- Pasaje citado -
------
Algunos de los ilustres viajeros que la visitaron dejaron tan penosas impresiones que produce no poco pesar traerlos a colación ahora. Y no solo se refieren a Santiago, sino a toda Galicia: "... Uno de los países más desagradables que vi jamás en todos los sentidos... Se calcula que hay 20.000 gallegos, empleados en todos los oficios serviles que no pueden hacer las bestias". Así lo aseveraba James Bruce, viajero inglés de la segunda mitad del s. XVIII.

Ni siquiera la Catedral ni el incipiente ambiente universitario de la ciudad atraían a algunos visitantes. Véase lo que relata William Darlymple tras su estancia en 1774: "La catedral no es nada extraordinario; hay algunas reliquias y otras chucherías para mostrar a los extranjeros..." // "Este lugar es también universidad, pero hay pocos estudiantes, y no goza de una gran reputación".

Otro testimonio demoledor es el de Alexandre Jardine en su paso por Compostela en 1778; aunque resalta alguna pequeña bondad, la impresión general es tremebunda.
------
Elementos almacenados
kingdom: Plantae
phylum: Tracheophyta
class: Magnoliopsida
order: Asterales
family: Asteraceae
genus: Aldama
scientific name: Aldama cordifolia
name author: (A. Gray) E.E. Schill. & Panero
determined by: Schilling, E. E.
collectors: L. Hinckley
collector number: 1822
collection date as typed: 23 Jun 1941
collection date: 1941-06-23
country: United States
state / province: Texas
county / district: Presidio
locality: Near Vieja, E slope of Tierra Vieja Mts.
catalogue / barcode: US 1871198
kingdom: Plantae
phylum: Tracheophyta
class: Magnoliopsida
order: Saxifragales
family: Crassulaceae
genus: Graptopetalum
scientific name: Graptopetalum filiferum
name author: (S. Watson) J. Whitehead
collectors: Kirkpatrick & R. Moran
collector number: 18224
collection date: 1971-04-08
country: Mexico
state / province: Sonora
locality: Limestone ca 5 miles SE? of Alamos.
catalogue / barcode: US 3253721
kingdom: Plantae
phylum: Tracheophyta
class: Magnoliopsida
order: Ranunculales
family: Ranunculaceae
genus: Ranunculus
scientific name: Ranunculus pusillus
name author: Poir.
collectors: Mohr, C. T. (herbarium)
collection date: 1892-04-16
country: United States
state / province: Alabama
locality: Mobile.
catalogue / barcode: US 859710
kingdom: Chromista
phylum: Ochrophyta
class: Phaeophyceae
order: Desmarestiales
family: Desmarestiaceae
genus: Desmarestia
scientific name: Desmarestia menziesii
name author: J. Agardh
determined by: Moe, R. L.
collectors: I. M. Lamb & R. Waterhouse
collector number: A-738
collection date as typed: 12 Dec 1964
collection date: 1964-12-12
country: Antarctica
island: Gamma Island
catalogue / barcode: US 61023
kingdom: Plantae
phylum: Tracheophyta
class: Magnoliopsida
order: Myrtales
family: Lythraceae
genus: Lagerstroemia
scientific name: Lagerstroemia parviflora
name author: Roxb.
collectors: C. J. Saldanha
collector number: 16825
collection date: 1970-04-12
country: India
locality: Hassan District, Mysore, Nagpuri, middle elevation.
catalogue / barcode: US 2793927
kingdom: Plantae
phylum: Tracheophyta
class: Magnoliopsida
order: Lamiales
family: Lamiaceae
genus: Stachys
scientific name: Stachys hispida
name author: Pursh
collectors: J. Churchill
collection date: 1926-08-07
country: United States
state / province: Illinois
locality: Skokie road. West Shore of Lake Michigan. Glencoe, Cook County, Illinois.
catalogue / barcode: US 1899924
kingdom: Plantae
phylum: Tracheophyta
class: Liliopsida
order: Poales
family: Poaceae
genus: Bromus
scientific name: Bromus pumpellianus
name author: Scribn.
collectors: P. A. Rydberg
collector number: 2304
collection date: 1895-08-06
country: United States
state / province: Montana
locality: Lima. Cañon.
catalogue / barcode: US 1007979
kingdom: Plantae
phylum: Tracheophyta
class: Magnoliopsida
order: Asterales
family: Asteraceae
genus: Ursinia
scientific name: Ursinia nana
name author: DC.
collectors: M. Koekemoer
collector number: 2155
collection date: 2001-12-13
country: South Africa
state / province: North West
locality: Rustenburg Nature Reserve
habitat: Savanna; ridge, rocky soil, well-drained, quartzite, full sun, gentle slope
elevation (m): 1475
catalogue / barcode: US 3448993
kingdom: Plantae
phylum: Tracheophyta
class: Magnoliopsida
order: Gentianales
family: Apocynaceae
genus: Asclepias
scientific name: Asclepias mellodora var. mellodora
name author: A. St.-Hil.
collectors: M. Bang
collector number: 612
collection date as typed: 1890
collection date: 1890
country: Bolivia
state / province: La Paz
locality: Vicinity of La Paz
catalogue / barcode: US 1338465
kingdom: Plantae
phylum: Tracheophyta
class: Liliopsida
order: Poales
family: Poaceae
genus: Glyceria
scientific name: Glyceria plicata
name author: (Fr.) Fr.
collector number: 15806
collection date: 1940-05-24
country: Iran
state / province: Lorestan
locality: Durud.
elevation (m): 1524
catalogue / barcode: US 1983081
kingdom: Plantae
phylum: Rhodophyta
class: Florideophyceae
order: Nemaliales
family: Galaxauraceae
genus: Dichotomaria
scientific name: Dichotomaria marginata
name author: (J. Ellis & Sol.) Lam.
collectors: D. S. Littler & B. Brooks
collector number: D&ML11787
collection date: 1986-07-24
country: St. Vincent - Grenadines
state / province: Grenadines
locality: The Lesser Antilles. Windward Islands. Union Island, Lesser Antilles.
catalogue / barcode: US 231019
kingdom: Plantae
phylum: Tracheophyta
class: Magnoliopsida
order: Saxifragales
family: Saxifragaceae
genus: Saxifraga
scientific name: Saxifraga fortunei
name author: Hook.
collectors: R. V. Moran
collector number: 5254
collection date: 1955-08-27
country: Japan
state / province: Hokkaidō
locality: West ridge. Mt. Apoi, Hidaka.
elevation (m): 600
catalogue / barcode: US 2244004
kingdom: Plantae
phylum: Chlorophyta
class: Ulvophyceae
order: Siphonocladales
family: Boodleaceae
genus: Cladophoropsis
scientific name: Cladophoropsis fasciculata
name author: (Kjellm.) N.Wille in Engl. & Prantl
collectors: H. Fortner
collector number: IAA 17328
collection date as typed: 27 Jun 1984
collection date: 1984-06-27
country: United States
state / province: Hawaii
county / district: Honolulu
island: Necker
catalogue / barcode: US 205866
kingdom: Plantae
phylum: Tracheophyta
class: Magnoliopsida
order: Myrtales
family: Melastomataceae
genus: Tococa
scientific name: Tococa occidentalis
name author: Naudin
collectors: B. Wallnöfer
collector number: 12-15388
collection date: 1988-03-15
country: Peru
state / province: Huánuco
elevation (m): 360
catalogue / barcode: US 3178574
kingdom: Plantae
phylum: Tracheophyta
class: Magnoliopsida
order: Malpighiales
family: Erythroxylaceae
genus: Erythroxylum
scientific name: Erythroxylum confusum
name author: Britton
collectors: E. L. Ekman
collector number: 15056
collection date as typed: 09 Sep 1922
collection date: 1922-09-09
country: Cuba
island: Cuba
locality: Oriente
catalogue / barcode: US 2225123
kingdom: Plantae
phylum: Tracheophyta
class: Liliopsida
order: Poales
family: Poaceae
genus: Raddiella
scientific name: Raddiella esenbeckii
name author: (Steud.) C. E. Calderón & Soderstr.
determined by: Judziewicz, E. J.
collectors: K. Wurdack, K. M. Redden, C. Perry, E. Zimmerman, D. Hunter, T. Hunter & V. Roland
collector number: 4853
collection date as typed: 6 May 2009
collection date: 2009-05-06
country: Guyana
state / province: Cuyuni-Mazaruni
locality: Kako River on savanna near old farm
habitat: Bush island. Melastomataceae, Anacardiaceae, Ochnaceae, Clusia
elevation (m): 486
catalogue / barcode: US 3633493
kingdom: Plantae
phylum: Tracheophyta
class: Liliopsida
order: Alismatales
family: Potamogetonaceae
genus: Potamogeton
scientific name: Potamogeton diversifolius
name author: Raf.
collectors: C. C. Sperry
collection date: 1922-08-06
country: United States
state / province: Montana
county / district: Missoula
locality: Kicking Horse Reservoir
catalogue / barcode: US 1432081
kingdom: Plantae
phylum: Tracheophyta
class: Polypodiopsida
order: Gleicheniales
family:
------
Copia sin cambios el tramo del texto sobre los viajeros que visitaron Santiago que va desde "Otro testimonio demoledor" hasta "general es tremebunda.". Las filas no hacen falta para resolver nada de lo que se pide.

- Tu respuesta -
Otro testimonio demoledor es el de Alexandre Jardine en su paso por Compostela en 1778; aunque resalta alguna pequeña bondad, la impresión general es tremebunda.